T ü r k i y e ' n i n   B i r i k i m i

Y A Z A R L A R
Nazım Hikmet'le aynı sahnede alkışlanmak

Nazım Hikmet'le beni, aynı sahnede ve birlikte alkışladılar. Nazım Hikmet'i ve benim özgeçmişimi tanıyanlar, bu ifademe şaşıracaklardır. Diyeceklerdir ki, ayrı dünyaların adamı olan bu iki kişi, nasıl olur da birlikte alkışlanır?

Biz Nazım Hikmet'le sadece ayrı dünyaların adamı değil, aynı zamanda ayrı nesillerin insanıyız. Bu nasıl olmuştur?

1970'li yıllarda Avrupa Konseyi Başkan Vekiliyim. Aynı zamanda, Avrupa Konseyi, Çevre Komisyonu üyesiyim. Bu komisyon, çevreyi korumakta yaptığı başarılı çalışmaları dolayısıyla, İtalya'nın Varese şehrine Avrupa Konseyi Bayrağı Ödülü'nü verdi. Cevre Komisyonu da, bu ödülü, Varese Belediyesi'ne vermek üzere beni görevlendirdi.

Kararlaştırılan tarihte, trenle Varese'ye gittim. Trenden indiğim zaman gördüğüm manzara beni hayretlere düşürdü. Bütün şehir, en küçük sokaklara varıncaya kadar, bayraklarla donatılmıştı. Birlikte asılan üç bayrak vardı: İtalyan bayrağı, Avrupa Konseyi bayrağı ve Türk bayrağı.

Üç ayrı bayrağın birlikte asılmasıyla, şehir adeta kırmızı ve maviye boyanmıştı. Avrupa Konseyi'ni temsil eden, mavi bir zemin üzerindeki 12 sarı yıldızlı bayrak, bu şehre ödül veren kuruluşa duyulan bir saygıyı ifade ediyordu. Ödülü veren temsilci olarak Türk milletvekili olduğum için de, Türk bayrakları asılmıştı.

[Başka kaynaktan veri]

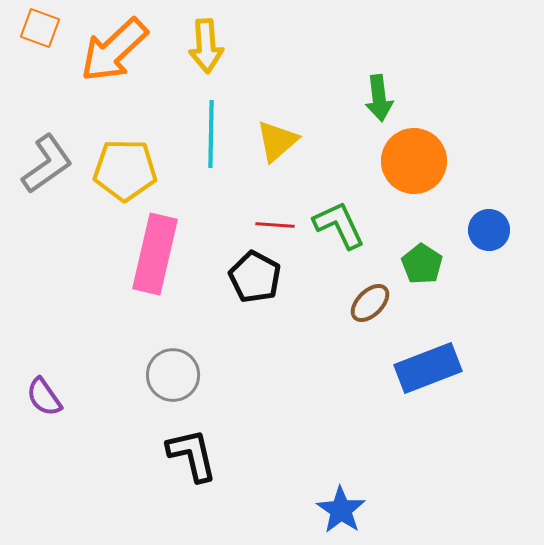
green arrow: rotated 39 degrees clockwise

Şehrin her yanında, ödülün verilmesi sebebiyle yapılacak töreni anlatan afişler asılmıştı. Tören dolayısıyla yapılacak aktiviteler, dört güne yayılmıştı. Son gün ise bölge tiyatrosunda, Avrupa Birliği'ni öven, üye ülkelerin şairleri tarafından yazılmış, Avrupa İdeali'ni simgeleyen şiirlerin okunacağı bir gösteri tertiplenmişti.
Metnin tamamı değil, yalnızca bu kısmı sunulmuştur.